The point I was trying to say in this messasge was the conflict a family has of not hurting the feelings of one family against the other (like who's house to go to; i.e., their mother's or in-laws). You know what I mean Val?
Since I live alone here in TN, I usually cook dinner for Thanksgiving and Christmas, for the past couple of years my nephew has been with me. Last year he was in the Middle East so I didn't bother cooking. A friend/client of mine who only lives down the street invited me for Thanksgiving and for Christmas I was alone but it was nice not to have to cook or entertain. This year he is stationed in Clarksville, TN which is only about 1 1/2 hours from where I live so I know he will be here for Thanksgiving and I have invited one of my clients who doesn't have family here and just lost her mother last April. I don't know if she'll come but I extended the invitation. Don't know what my nephew's plans are for Christmas but I have a friend/former co worker who doesn't have family in TN and just lost her mom so I invited her for Christmas dinner.
We had no problem once we married... it seems our families also merged! We would still hit both parents for Thanksgiving dinners; one at 1 PM and the other after football, maybe 5 or 6 PM. That was when I could still eat TWO big dinners! Christmas EVE was for both families, Christmas Day just a relaxing day, no big feast, as with New Years!

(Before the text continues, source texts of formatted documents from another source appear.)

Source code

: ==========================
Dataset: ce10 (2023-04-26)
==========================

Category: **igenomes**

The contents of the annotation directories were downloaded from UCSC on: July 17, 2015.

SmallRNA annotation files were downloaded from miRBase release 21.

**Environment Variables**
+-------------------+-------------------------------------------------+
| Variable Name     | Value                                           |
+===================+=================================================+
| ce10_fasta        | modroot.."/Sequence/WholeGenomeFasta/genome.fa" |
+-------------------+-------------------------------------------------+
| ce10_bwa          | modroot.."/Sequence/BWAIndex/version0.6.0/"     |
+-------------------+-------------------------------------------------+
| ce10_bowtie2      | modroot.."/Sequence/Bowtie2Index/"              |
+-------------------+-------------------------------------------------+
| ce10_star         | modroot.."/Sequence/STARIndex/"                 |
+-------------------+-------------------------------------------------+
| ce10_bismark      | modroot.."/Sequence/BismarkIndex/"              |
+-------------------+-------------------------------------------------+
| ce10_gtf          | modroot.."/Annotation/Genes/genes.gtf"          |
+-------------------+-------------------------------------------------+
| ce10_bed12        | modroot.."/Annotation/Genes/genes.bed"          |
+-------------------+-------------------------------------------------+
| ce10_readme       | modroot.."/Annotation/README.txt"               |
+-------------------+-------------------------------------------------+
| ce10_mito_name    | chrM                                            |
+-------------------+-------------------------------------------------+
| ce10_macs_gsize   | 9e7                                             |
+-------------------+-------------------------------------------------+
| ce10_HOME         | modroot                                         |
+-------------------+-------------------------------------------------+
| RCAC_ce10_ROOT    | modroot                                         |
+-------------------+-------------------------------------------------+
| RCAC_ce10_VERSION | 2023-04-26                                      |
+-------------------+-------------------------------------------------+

4 of us went out to dinner last night at a friends restaurant. He joined us for some wine after he closed and a conversation about Thanksgiving came up. He said he was going to close this year and feed some folks who may need a little help. I think we're going to help out with that, if my kids and grandkids (the ones who will be in town) want to join us fine. He's owned the restaurant for a very long time and it's in a good location for what he has in mind for Thanksgiving. The 4 of us will start a coat drive with the businesses we deal with and other friends we know that own businesses, and in our own neighborhoods. Then we'll give the coats, hats and scarves away at the restaurant on Thanksgiving.
These huge dinners are fun (I love to cook them) and I enjoy having family and friends around, but few in my family really appreciate the tradition much, or like various traditional fish dishes, and their usually pressured to get to their spouses family, friends they feel obligated to visit or my ex's house by a certain time. It sometimes looks as though it's almost a burden for them to pack up all the kids and stuff they bring and hurry, hurry, hurry.
I'm looking forward to the day, if it ever comes, the kids decide to start some tradition of their own and firmly say "we're doing it this year, be here at ____:___ o clock. or earlier if you want to help.
That's precisely why my youngest has Christmas at her house every year. The first couple of years they were married, it was hard for them to be here, at his mom's and and his grandparent's houses too. Now it's at her place and they are all invited. I don't mind, less mess and fuss for me. It's nice being the guest.